PREOPERATIVE IMAGING
AP, lateral, and oblique radiographs are obtained to evaluate the wrist before (Figure 1, A and B) and after reduction. Assessment of both of these series is extremely valuable because it allows pattern identification and recognition of articular facet displacement, thereby influencing the surgical approach and implant choice. Radiographs of the uninjured contralateral wrist can be helpful for determining the patient’s normal anatomy as an aid to evaluating the quality of reduction. Traction radiographs of the wrist are essential to understand the complexity of fracture fragment displacement and in alerting the surgeon to possible capsuloligamentous injuries in the carpus such as scapholunate ligament injury. These examinations are sometimes performed in the operating room after anesthesia is administered. Combined wrist and forearm patterns, seen in Galeazzi, Monteggia, or Essex-Lopresti injuries, must always be considered. CT scans of the distal radius can be helpful to further delineate fragment displacement, but the cost and the fact that they are performed without traction often limit their utility (Figure 1, C through E).

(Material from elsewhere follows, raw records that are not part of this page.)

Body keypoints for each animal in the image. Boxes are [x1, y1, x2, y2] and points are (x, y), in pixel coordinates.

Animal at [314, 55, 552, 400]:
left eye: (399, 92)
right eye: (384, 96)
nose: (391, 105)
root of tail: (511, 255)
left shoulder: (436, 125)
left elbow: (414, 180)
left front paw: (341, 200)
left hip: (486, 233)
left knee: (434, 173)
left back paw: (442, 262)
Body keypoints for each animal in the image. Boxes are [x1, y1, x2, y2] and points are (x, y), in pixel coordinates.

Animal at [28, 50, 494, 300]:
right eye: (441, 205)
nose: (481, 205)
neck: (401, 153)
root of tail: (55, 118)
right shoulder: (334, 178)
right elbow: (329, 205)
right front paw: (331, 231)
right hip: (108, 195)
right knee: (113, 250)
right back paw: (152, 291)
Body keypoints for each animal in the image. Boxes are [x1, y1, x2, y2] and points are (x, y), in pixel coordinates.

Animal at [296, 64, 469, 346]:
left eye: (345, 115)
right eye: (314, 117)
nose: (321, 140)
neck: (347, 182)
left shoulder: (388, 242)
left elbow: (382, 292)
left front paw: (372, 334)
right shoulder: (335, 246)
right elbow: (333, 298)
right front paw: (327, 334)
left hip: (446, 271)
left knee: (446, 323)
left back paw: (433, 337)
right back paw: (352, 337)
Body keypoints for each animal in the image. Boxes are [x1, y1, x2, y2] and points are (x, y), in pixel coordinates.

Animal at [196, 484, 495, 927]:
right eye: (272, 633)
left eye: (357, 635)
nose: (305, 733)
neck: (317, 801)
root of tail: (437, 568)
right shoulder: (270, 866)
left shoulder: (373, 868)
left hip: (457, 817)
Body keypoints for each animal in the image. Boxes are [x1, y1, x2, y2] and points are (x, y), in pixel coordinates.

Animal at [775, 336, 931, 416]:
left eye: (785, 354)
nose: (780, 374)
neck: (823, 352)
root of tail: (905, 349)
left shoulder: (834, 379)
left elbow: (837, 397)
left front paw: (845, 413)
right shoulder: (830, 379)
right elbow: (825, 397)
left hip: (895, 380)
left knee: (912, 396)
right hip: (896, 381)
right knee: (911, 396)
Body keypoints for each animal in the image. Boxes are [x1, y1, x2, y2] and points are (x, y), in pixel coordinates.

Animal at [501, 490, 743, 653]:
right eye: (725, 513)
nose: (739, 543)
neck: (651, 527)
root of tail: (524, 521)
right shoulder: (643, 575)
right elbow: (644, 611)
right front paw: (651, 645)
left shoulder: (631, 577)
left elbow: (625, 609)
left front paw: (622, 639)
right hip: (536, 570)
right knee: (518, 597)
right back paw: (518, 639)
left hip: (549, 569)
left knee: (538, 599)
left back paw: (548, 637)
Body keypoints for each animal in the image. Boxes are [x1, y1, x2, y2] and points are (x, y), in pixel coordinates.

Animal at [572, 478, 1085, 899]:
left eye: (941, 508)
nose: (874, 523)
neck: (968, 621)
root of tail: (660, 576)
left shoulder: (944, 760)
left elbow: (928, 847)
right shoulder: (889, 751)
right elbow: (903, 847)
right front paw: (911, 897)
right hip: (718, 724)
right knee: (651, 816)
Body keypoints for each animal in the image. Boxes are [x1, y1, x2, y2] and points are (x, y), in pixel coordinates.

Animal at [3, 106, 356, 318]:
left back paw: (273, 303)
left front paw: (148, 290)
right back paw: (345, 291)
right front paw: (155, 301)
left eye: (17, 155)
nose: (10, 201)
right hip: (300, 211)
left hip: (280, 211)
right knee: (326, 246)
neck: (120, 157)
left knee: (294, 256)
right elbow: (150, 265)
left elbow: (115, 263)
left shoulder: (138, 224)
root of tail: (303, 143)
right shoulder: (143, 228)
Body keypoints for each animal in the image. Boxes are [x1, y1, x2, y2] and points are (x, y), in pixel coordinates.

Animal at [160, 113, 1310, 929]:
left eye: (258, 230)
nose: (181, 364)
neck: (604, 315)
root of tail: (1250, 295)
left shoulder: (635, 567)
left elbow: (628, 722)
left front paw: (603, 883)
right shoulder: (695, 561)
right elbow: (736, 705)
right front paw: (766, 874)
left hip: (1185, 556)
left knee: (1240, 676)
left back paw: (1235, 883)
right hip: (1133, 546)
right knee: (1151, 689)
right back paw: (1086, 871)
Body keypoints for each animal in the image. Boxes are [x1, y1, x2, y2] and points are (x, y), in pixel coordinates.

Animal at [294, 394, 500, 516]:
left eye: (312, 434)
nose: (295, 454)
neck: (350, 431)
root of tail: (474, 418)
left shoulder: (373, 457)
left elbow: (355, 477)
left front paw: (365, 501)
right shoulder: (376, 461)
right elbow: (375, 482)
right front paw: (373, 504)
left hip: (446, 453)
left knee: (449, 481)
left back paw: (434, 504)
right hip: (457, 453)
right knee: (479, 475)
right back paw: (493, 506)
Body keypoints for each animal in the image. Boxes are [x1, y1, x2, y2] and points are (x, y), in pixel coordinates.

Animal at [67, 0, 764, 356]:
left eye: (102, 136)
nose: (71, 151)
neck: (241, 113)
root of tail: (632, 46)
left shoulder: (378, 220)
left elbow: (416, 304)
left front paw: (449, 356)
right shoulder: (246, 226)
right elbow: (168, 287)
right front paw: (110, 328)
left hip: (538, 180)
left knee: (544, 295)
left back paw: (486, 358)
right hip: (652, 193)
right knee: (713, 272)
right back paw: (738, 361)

VIDEO 42.1 External Fixation of Distal Radius Fractures. Jonathan R. Danoff, MD; Michael V. Birman, MD; Neil J. White, MD, FRCS; Melvin P. Rosenwasser, MD (7 min)
Video 42.1
PROCEDURE
After a complete documented physical examination, including sensation and motor integrity to the intrinsic muscles of the hand, the displaced wrist fracture undergoes closed reduction with a local fracture hematoma block anesthesia. This hematoma block works best when an additional injection is performed at the ulnocarpal joint as there is always an ulnar-sided injury either to the ulnar styloid or to the triangular cartilage complex itself. The block may be supplemented with intravenous narcotics or conscious sedation. If closed reduction is satisfactory by the parameters described previously, then a long arm sugar-tong splint is applied, making sure the metacarpophalangeal joints are free to fully flex. Irreducible distal radius fractures are then indicated for formal surgical reduction. Reduction may require adjunctive closed or open fixation techniques: including Kapandji dorsal intrafracture K-wire pinning, radial styloid transosseous pinning, and/or metaphyseal void filling subchondral allograft, combined with spanning or rarely nonspanning external fixation.